Goal of the exercise: Below are some entries. Transcribe the lines from the one holding "Предметы быта и обихода" to the one holding "もちろん無理強いは一切なし。", inclusive, but not the pictures among them.

+++ Data for this task +++

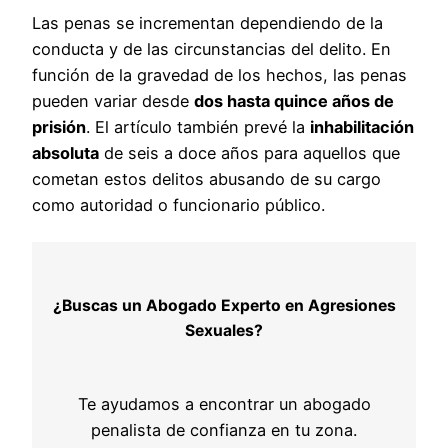
Las penas se incrementan dependiendo de la
conducta y de las circunstancias del delito. En
función de la gravedad de los hechos, las penas
pueden variar desde
dos hasta quince años de
prisión
. El artículo también prevé la
inhabilitación
absoluta
de seis a doce años para aquellos que
cometan estos delitos abusando de su cargo
como autoridad o funcionario público.
¿Buscas un Abogado Experto en Agresiones
Sexuales?
Te ayudamos a encontrar un abogado
penalista de confianza en tu zona.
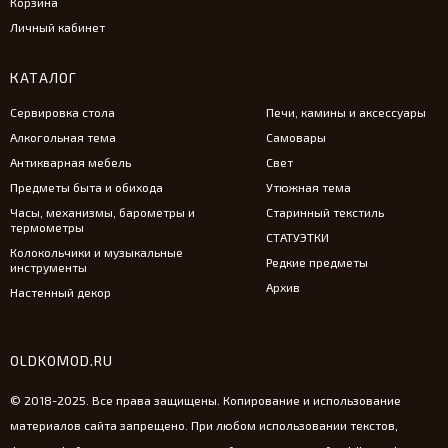
Корзина
Личный кабинет
КАТАЛОГ
Сервировка стола
Печи, камины и аксессуары
Алкогольная тема
Самовары
Антикварная мебель
Свет
Предметы быта и обихода
Утюжная тема
Часы, механизмы, барометры и
Старинный текстиль
термометры
СТАТУЭТКИ
Колокольчики и музыкальные
Редкие предметы
инструменты
Архив
Настенный декор
OLDKOMOD.RU
© 2018-2025. Все права защищены. Копирование и использование
материалов сайта запрещено. При любом использовании текстов,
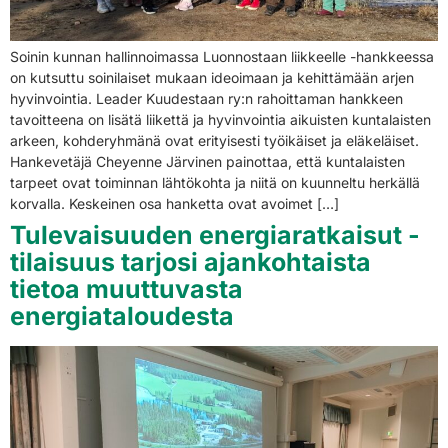
Soinin kunnan hallinnoimassa Luonnostaan liikkeelle -hankkeessa
on kutsuttu soinilaiset mukaan ideoimaan ja kehittämään arjen
hyvinvointia. Leader Kuudestaan ry:n rahoittaman hankkeen
tavoitteena on lisätä liikettä ja hyvinvointia aikuisten kuntalaisten
arkeen, kohderyhmänä ovat erityisesti työikäiset ja eläkeläiset.
Hankevetäjä Cheyenne Järvinen painottaa, että kuntalaisten
tarpeet ovat toiminnan lähtökohta ja niitä on kuunneltu herkällä
korvalla. Keskeinen osa hanketta ovat avoimet […]
Tulevaisuuden energiaratkaisut -
tilaisuus tarjosi ajankohtaista
tietoa muuttuvasta
energiataloudesta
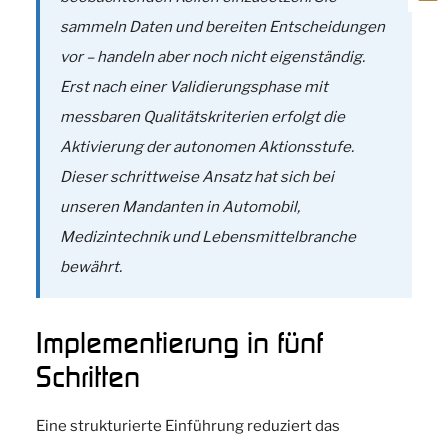
sammeln Daten und bereiten Entscheidungen
vor – handeln aber noch nicht eigenständig.
Erst nach einer Validierungsphase mit
messbaren Qualitätskriterien erfolgt die
Aktivierung der autonomen Aktionsstufe.
Dieser schrittweise Ansatz hat sich bei
unseren Mandanten in Automobil,
Medizintechnik und Lebensmittelbranche
bewährt.
Implementierung in fünf
Schritten
Eine strukturierte Einführung reduziert das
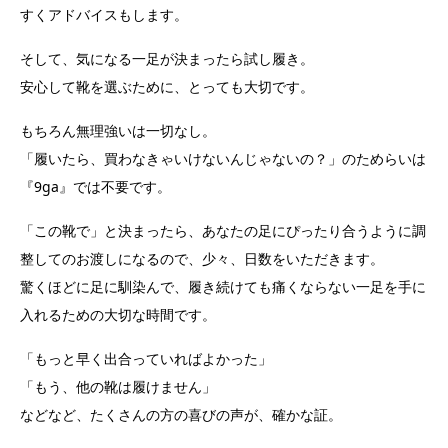
すくアドバイスもします。
そして、気になる一足が決まったら試し履き。
安心して靴を選ぶために、とっても大切です。
もちろん無理強いは一切なし。
「履いたら、買わなきゃいけないんじゃないの？」のためらいは
『9ga』では不要です。
「この靴で」と決まったら、あなたの足にぴったり合うように調
整してのお渡しになるので、少々、日数をいただきます。
驚くほどに足に馴染んで、履き続けても痛くならない一足を手に
入れるための大切な時間です。
「もっと早く出合っていればよかった」
「もう、他の靴は履けません」
などなど、たくさんの方の喜びの声が、確かな証。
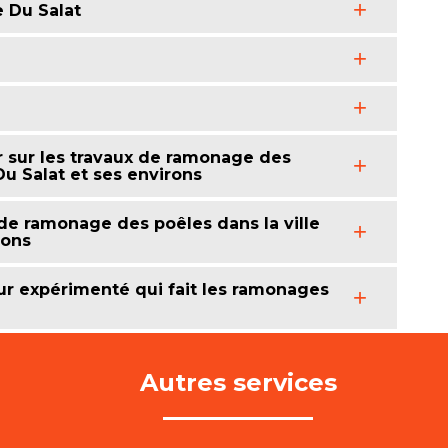
 Du Salat
r sur les travaux de ramonage des
Du Salat et ses environs
 de ramonage des poêles dans la ville
rons
r expérimenté qui fait les ramonages
Autres services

+++

Task response:
Предметы быта и обихода
Утюжная тема
Часы, механизмы, барометры и
Старинный текстиль
термометры
СТАТУЭТКИ
Колокольчики и музыкальные
Редкие предметы
инструменты
Архив
Настенный декор
OLDKOMOD.RU
© 2018-2025. Все права защищены. Копирование и использование
материалов сайта запрещено. При любом использовании текстов,
Soinin kunnan hallinnoimassa Luonnostaan liikkeelle -hankkeessa
on kutsuttu soinilaiset mukaan ideoimaan ja kehittämään arjen
hyvinvointia. Leader Kuudestaan ry:n rahoittaman hankkeen
tavoitteena on lisätä liikettä ja hyvinvointia aikuisten kuntalaisten
arkeen, kohderyhmänä ovat erityisesti työikäiset ja eläkeläiset.
Hankevetäjä Cheyenne Järvinen painottaa, että kuntalaisten
tarpeet ovat toiminnan lähtökohta ja niitä on kuunneltu herkällä
korvalla. Keskeinen osa hanketta ovat avoimet […]
Tulevaisuuden energiaratkaisut -
tilaisuus tarjosi ajankohtaista
tietoa muuttuvasta
energiataloudesta
sammeln Daten und bereiten Entscheidungen
vor – handeln aber noch nicht eigenständig.
Erst nach einer Validierungsphase mit
messbaren Qualitätskriterien erfolgt die
Aktivierung der autonomen Aktionsstufe.
Dieser schrittweise Ansatz hat sich bei
unseren Mandanten in Automobil,
Medizintechnik und Lebensmittelbranche
bewährt.
Implementierung in fünf
Schritten
Eine strukturierte Einführung reduziert das
すくアドバイスもします。
そして、気になる一足が決まったら試し履き。
安心して靴を選ぶために、とっても大切です。
もちろん無理強いは一切なし。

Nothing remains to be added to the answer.